> **EXERCISE AIM**: Work out how many lines in the records include the word "anmelden", then answer with nothing but that number.

(Saved data entries)
#####

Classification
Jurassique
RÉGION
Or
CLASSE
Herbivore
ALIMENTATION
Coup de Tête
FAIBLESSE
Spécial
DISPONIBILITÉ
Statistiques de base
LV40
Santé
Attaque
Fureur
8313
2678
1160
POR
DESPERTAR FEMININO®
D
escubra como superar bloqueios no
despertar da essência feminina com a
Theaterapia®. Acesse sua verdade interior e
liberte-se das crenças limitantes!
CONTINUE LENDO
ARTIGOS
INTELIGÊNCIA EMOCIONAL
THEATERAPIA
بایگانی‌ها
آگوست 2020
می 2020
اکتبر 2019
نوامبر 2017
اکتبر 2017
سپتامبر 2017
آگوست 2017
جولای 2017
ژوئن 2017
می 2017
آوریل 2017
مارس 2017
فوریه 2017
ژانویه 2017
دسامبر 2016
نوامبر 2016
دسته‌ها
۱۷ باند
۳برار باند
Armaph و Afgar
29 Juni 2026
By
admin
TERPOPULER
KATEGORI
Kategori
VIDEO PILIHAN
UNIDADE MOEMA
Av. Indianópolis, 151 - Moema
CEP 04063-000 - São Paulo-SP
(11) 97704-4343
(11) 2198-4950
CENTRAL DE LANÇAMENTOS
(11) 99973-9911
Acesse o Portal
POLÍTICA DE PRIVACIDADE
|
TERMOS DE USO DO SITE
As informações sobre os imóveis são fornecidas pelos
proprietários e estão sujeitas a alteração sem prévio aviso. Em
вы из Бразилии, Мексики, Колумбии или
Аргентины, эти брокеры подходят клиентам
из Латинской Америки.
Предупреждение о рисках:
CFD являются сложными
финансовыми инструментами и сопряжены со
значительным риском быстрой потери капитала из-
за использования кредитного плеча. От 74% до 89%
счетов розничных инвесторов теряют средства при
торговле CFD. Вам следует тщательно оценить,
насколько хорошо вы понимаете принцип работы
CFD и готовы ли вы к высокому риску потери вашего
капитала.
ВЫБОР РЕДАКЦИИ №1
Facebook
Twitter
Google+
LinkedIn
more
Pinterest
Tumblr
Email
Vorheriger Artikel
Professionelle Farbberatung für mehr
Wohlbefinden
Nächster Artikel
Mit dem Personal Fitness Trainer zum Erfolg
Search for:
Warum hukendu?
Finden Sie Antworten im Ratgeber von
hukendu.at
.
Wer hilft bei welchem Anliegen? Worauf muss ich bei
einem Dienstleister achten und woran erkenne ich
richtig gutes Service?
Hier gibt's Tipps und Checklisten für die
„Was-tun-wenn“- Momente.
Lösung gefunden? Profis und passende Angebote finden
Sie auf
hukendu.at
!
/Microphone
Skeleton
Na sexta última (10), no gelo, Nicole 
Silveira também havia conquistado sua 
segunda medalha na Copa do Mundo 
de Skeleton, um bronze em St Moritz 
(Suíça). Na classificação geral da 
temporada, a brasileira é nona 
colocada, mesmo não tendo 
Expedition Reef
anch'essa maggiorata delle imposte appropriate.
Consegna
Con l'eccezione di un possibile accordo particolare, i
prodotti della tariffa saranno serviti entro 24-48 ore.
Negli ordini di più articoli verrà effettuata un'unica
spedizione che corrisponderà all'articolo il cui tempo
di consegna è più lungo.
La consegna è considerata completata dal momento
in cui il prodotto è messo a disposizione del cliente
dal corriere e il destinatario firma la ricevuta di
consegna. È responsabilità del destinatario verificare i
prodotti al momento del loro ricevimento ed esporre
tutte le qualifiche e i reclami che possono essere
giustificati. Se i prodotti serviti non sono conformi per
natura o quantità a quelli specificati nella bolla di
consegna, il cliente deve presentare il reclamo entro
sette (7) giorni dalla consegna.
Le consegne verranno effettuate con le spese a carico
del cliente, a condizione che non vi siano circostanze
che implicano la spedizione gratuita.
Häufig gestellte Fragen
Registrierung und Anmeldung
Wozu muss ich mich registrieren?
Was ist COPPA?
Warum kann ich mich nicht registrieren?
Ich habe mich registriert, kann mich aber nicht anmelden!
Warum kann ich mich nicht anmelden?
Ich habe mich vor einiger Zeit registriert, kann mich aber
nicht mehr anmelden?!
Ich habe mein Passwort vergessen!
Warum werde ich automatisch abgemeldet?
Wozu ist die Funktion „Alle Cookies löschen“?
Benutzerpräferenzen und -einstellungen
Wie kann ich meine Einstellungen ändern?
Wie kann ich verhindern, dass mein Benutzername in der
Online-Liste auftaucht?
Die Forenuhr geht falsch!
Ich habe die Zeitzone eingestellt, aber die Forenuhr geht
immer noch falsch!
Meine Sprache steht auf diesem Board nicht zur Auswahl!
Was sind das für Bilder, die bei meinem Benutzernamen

#####

> **WRITTEN REPLY**: 3